Challenger League to host state tournament in Dover

Challenger League to host state tournament in Dover
Shellyn Leeper

So far 39 teams are coming — that’s 419 kids — to the state tournament hosted by Tuscarawas Challenger Baseball.


Even Dover City Park, with its acres of baseball fields, will be hard-pressed when Challenger Little League Baseball teams stream into town on July 27 and 28 for state tournament play. Tuscarawas Challenger Baseball will host the state tournaments for the first time this year, which also is the local organization’s 10th anniversary.

“We have 39 teams coming in as of this moment,” said Jennifer Flaherty, league president. “That makes 418 kids, but we still have another day to go before the registration deadline, so I’m pretty sure there will be more.”

That’s likely to bring close to 1,600 people into town for the tournaments, and that number will swell to 2,000 when including local players and volunteers, all of whom already are accommodated for the weekend.

“All the blocks of rooms set aside at local hotels are booked,” Flaherty said. “One team from Toledo needed so many rooms we had to find spill-over accommodations in Amish Country.”

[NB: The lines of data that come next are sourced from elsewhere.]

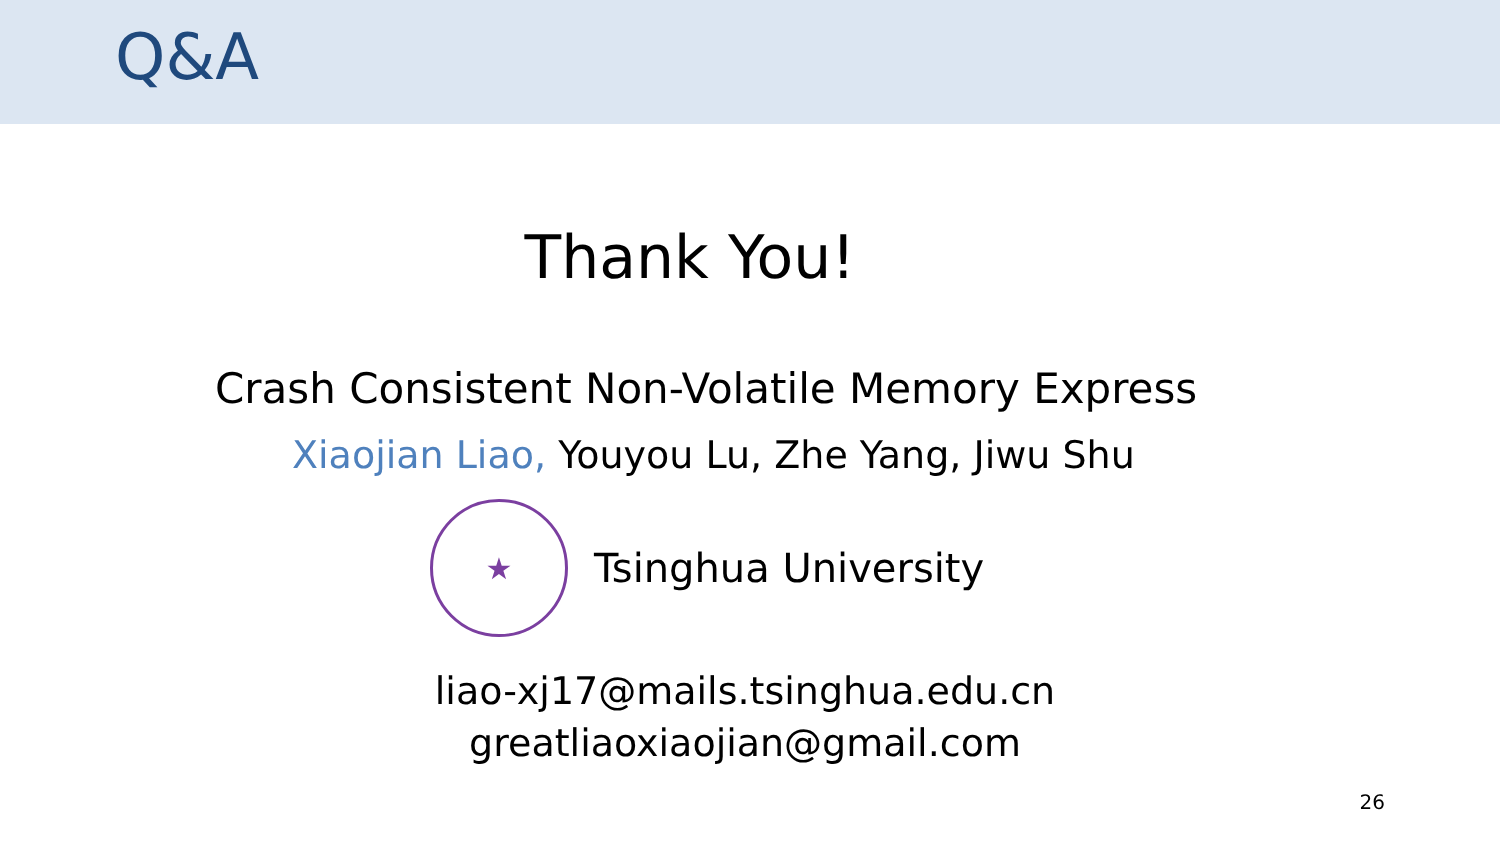Q&A
Thank You!
Crash Consistent Non-Volatile Memory Express
Xiaojian Liao, Youyou Lu, Zhe Yang, Jiwu Shu
★
Tsinghua University
liao-xj17@mails.tsinghua.edu.cn
greatliaoxiaojian@gmail.com
26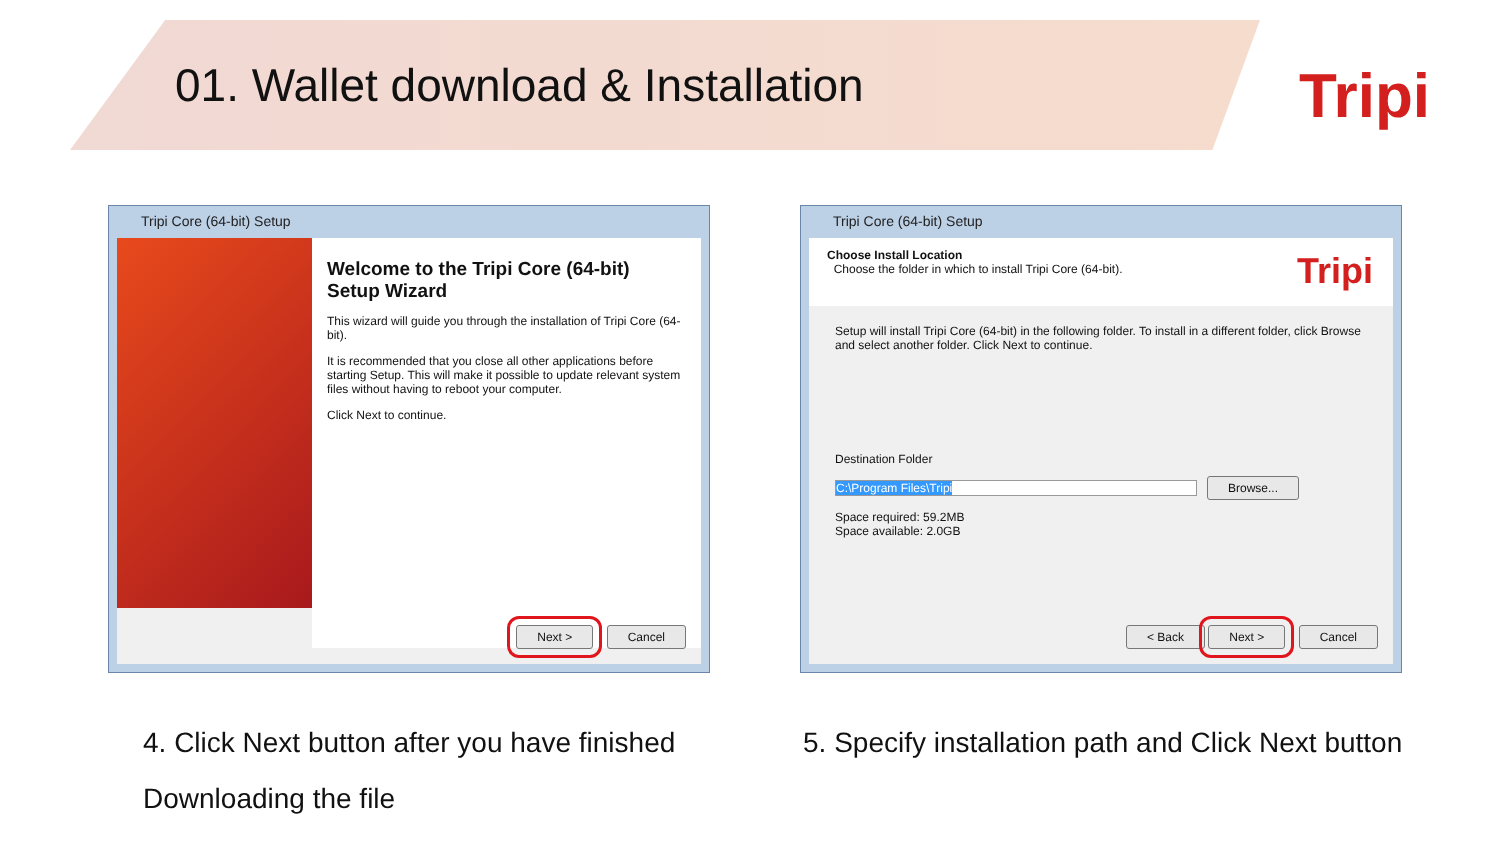01. Wallet download & Installation
Tripi
Tripi Core (64-bit) Setup
Welcome to the Tripi Core (64-bit) Setup Wizard
This wizard will guide you through the installation of Tripi Core (64-bit).
It is recommended that you close all other applications before starting Setup. This will make it possible to update relevant system files without having to reboot your computer.
Click Next to continue.
Next > Cancel
Tripi Core (64-bit) Setup
Choose Install Location
Choose the folder in which to install Tripi Core (64-bit).
Tripi
Setup will install Tripi Core (64-bit) in the following folder. To install in a different folder, click Browse and select another folder. Click Next to continue.
Destination Folder
C:\Program Files\Tripi Browse...
Space required: 59.2MB
Space available: 2.0GB
< Back Next > Cancel
4. Click Next button after you have finished
Downloading the file
5. Specify installation path and Click Next button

Flaherty has been a part of Tuscarawas County Challenger Little League Baseball for nine years, almost from the beginning of the teams themselves, and has attended eight of the state tournaments around Ohio. She said organizing and preparing to host the 2019 tournaments locally has given her a greater appreciation for all that has to get done behind the scenes to bring it all together successfully.

“It seems like a lot of chaos, deadlines and details, but it’s all worth it,” she said. “We have a lot of great volunteers and appreciate their help.”

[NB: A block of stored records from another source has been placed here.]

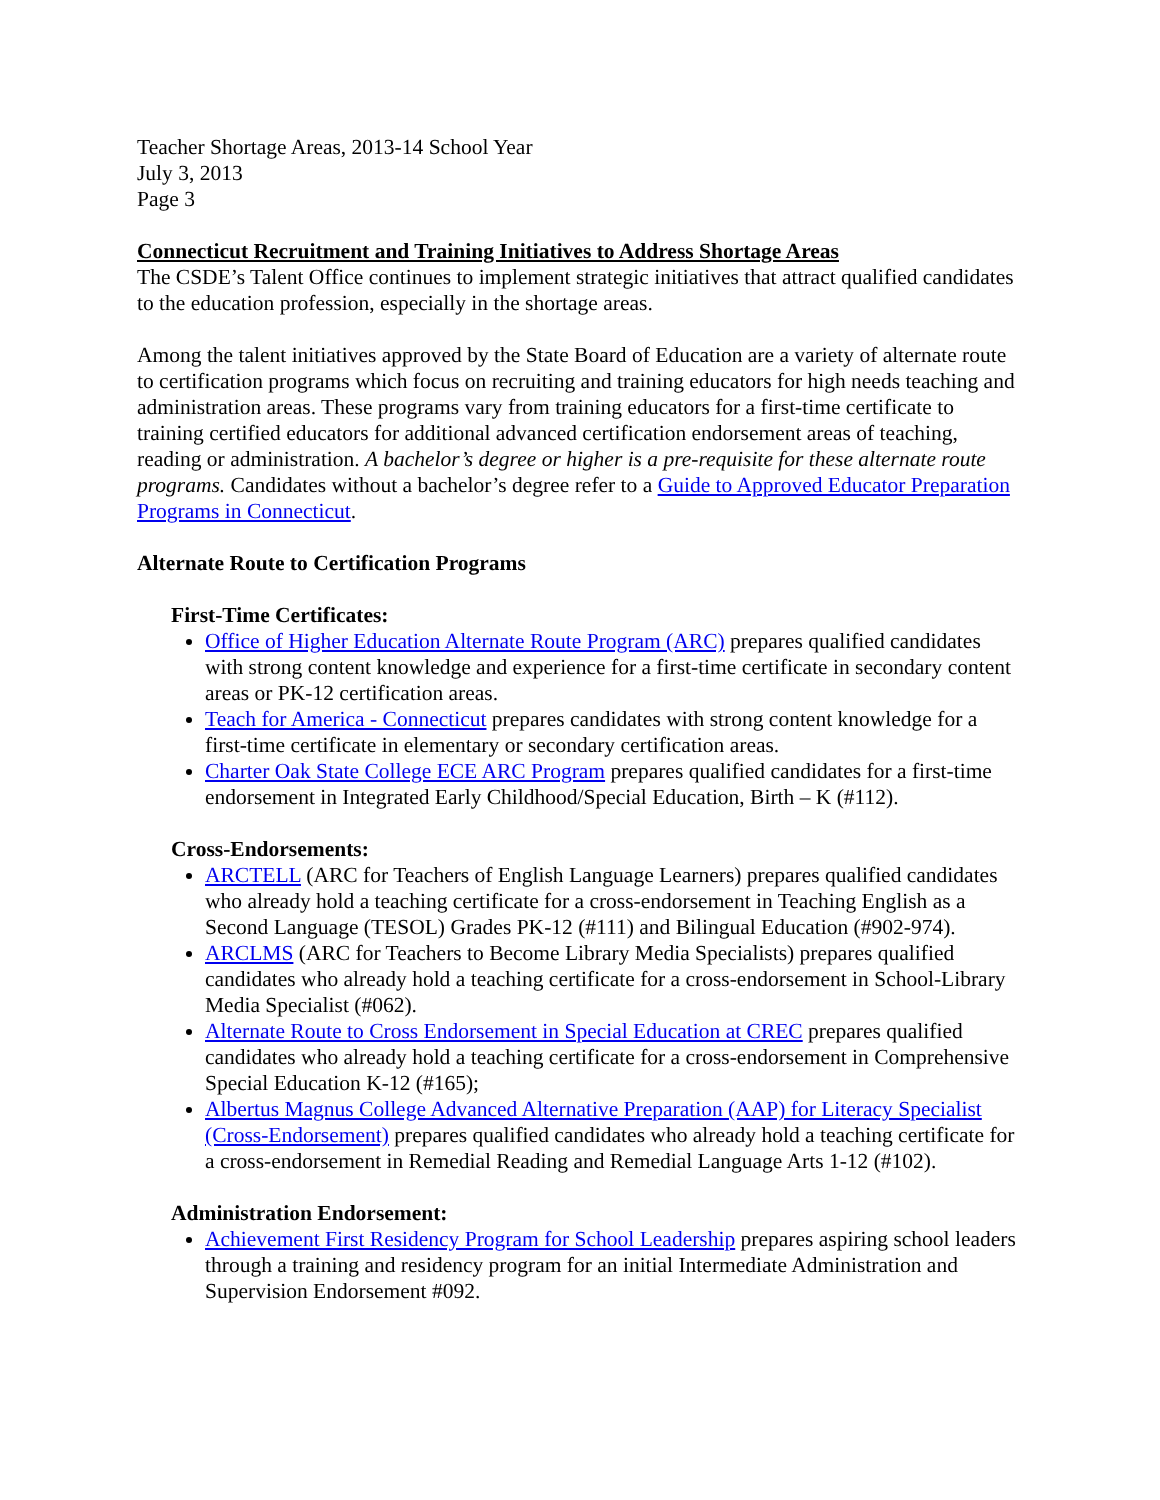Teacher Shortage Areas, 2013-14 School Year
July 3, 2013
Page 3
Connecticut Recruitment and Training Initiatives to Address Shortage Areas
The CSDE’s Talent Office continues to implement strategic initiatives that attract qualified candidates to the education profession, especially in the shortage areas.
Among the talent initiatives approved by the State Board of Education are a variety of alternate route to certification programs which focus on recruiting and training educators for high needs teaching and administration areas. These programs vary from training educators for a first-time certificate to training certified educators for additional advanced certification endorsement areas of teaching, reading or administration. A bachelor’s degree or higher is a pre-requisite for these alternate route programs. Candidates without a bachelor’s degree refer to a Guide to Approved Educator Preparation Programs in Connecticut.
Alternate Route to Certification Programs
First-Time Certificates:
Office of Higher Education Alternate Route Program (ARC) prepares qualified candidates with strong content knowledge and experience for a first-time certificate in secondary content areas or PK-12 certification areas.
Teach for America - Connecticut prepares candidates with strong content knowledge for a first-time certificate in elementary or secondary certification areas.
Charter Oak State College ECE ARC Program prepares qualified candidates for a first-time endorsement in Integrated Early Childhood/Special Education, Birth – K (#112).
Cross-Endorsements:
ARCTELL (ARC for Teachers of English Language Learners) prepares qualified candidates who already hold a teaching certificate for a cross-endorsement in Teaching English as a Second Language (TESOL) Grades PK-12 (#111) and Bilingual Education (#902-974).
ARCLMS (ARC for Teachers to Become Library Media Specialists) prepares qualified candidates who already hold a teaching certificate for a cross-endorsement in School-Library Media Specialist (#062).
Alternate Route to Cross Endorsement in Special Education at CREC prepares qualified candidates who already hold a teaching certificate for a cross-endorsement in Comprehensive Special Education K-12 (#165);
Albertus Magnus College Advanced Alternative Preparation (AAP) for Literacy Specialist (Cross-Endorsement) prepares qualified candidates who already hold a teaching certificate for a cross-endorsement in Remedial Reading and Remedial Language Arts 1-12 (#102).
Administration Endorsement:
Achievement First Residency Program for School Leadership prepares aspiring school leaders through a training and residency program for an initial Intermediate Administration and Supervision Endorsement #092.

The games will occupy eight of the 10 fields at Dover Park with the remaining two available to be pressed into service if needed.

Everything will get started with opening ceremonies on July 27 at 9 a.m. when players and their families hear from Perci Garner, former player for the Cleveland Indians and a Dover native.

“He’ll be talking to us about going for your goals and reaching for your dreams,” Flaherty said.

Dover Parks and Recreation director Scott Jerles will then throw out the first pitch.

Play will be with relaxed rules. “Everyone gets to bat. Everyone gets to hit. Everyone gets to play,” Flaherty said.

The players all take the field in spite of physical challenges, whether those challenges mean difficulty with concentration in school or with limbs, which confines them to playing from the seat of a wheelchair or while standing with the help of braces, canes or crutches. No matter what each of the players must overcome, they all are there to play baseball and have fun.

“We’ll play games at 9:30, 11, 1 and 2:30 and can add more if we need to,” Flaherty said.

The league has been raising funds to make the weekend as affordable as possible for families to enjoy the time together.

“We will provide lunch for everyone with help from Hog Heaven and others,” Flaherty said. “We have a DJ providing music at lunchtime, and we have tabletop games ready to go also.”

After lunch it’s back to the fields for more baseball.

The whole day will get a celebratory wrap when the players and families meet at NewPointe Church near Dover on state Route 39 for dinner and a dance.

With a good night’s sleep, it’ll be back to the diamonds on Sunday for more baseball and the anticipated trophy awards for the tournament players in various categories.

The weekend takes a lot of prep work from volunteers. “And we could use more volunteers,” Flaherty said. “There will be a volunteers’ meeting July 13 at the New Philadelphia VFW Hall at 10 a.m. Anyone who would like to help should attend.”

New volunteers will be subject to a background check.

The whole weekend promises to be long remembered by all who attend. “The tournament weekends are amazing,” Flaherty said. “I know everyone will have a lot of fun.”